No. 3:05cv0408 AS.
March 2, 2006
MEMORANDUM OPINION AND ORDER
On or about July 7, 2005, pro se petitioner, Charles Purter, an inmate at the Indiana State Prison (ISP), Michigan City, Indiana, filed a petition seeking relief under 28 U.S.C. § 2254. The Response filed on behalf of the respondent by the Attorney General of Indiana on January 6, 2006, demonstrates the necessary compliance with Lewis v. Faulkner, 689 F.2d 100 (7th Cir. 1982).
The petitioner is a convicted felon serving a sentence imposed by a court in the State of Indiana. At the time of the filing of this petition he was incarcerated in the ISP in this district. The easiest place to start here is with the memorandum decision entered December 8, 1997 by the Court of Appeals of Indiana in an unpublished memorandum decision by Judge Robertson, concurred in by Judges Baker and Najam. For the immediate reference of all concerned, the memorandum decision is marked as Appendix "A", attached hereto and incorporated herein. The state proceedings started in Sullivan County, Indiana where this petitioner was convicted of one count of battery. Certainly the decision of the Court of Appeals of Indiana is entitled to a presumption of correctness under 28 U.S.C. § 2254(e)(1), This petitioner has the burden to rebut that presumption by clear and convincing evidence which he has failed to do.
There were further proceedings in the state trial court involving an effort to seek post-conviction relief. The state trial court dismissed such petition on October 4, 2002, and there was an attempt to file a successive post-conviction in the state trial court on January 10, 2003 which was dismissed. There was also an unavailing effort to seek permission from the Court of Appeals of Indiana to file a successive petition, but such was denied. This petition was signed on June 29, 2005, but was not filed until August 9, 2005, and this petitioner is certainly entitled to the benefits of Houston v. Lack, 487 U.S. 266 (1988). The Attorney General of Indiana here argues again that the one-year statute of limitations in the Anti-Terrorism and Effective Death Penalty Act of 1996, 28 U.S.C. § 2244(d)(1), which became effective after a judicially-created period of grace on April 24, 1997. See Artuz v. Bennett, 531 U.S. 4 (2000).
Purter's petition is governed by 28 U.S.C. § 2254(d), as amended by the Antiterrorism and Effective Death Penalty Act ("AEDPA"), which sets a high hurdle for habeas relief. Section 2244(d)(1) imposes a one-year statute of limitations on state prisoners seeking habeas corpus relief.

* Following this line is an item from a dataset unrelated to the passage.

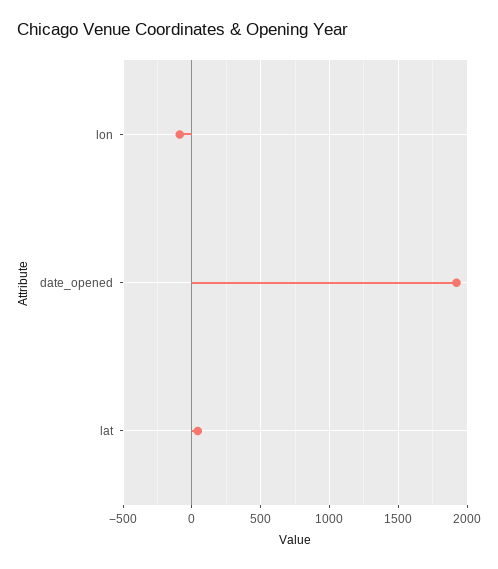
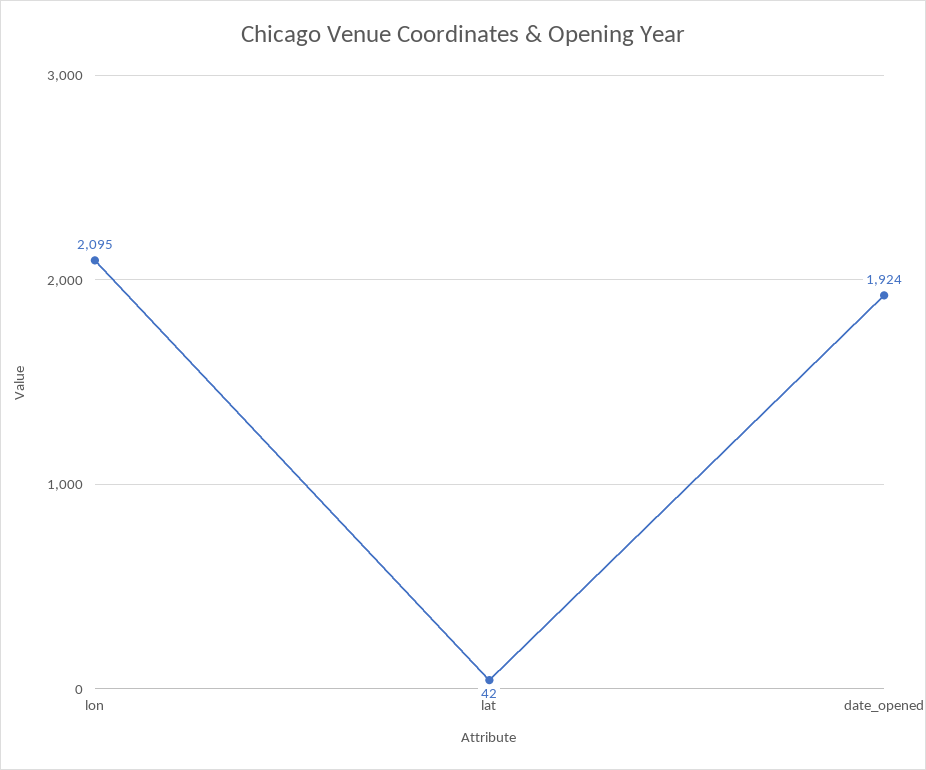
lon: -100 -> 2095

28 U.S.C. § 2244(d) states,
(1) A 1-year period of limitation shall apply to an application for a writ of habeas corpus by a person in custody pursuant to the judgment of a State court. The limitation period shall run from the latest of —
(A) the date on which the judgment became final by the conclusion of direct review or the expiration of the time for seeking such review;
(B) the date on which the impediment to filing an application created by State action in violation of the Constitution or laws of the United States is removed, if the applicant was prevented from filing by such State action;
(C) the date on which the constitutional right asserted was initially recognized by the Supreme Court, if the right has been newly recognized by the Supreme Court and made retroactively applicable to cases on collateral review; or
(D) the date on which the factual predicate of the claim or claims presented could have been discovered through the exercise of due diligence.
(2) The time during which a properly filed application for State post-conviction or other collateral review with respect to the pertinent judgment or claim is pending shall not be counted toward any period of limitation under this subsection.
The one-year statute of limitations begins to run from the latest of several events. As relevant here, the limitation period runs from "the date on which the judgment became final by the conclusion of direct review or the expiration of the time for seeking such review." 28 U.S.C. § 2244(d)(1)(A). For purposes of calculating the limitation period, the Court must determine when Purter's direct criminal appeal was, or would have been, concluded, and which petitions for collateral relief tolled the statute of limitations.
Purter's original judgment of conviction became final on March 25, 1998, when the time to seek an appeal expired. See Griffith v. Kentucky, 479 U.S. 314, 321 n. 6 (1987). Purter filed a motion to correct erroneous sentence and a petition for post conviction relief. On June 10, 2002 a second abstract of judgment was entered. Therefore, he had until June 11, 2003, to file his petition for writ of habeas corpus, or a state petition for post conviction relief which would toll the statute of limitations. Purter filed another petition for post conviction relief on August 30, 2002. That petition was dismissed on October 4, 2002. Giving Purter the benefit of all doubt, his petition for post conviction relief filed on January 10, 2003, failed to toll the statute of limitations because it was found by the Indiana Court of Appeals to be an unauthorized successive petition. See Tinker v. Hanks, 255 F.3d 444, 445-46 (7th Cir. 2001). When he filed this petition on June 29, 2005 the statute of limitations had run by at least two and one half years. Accordingly, Purter's petition for writ of habeas corpus is untimely and his claims are time-barred.
For the reasons stated, the petition is DENIED.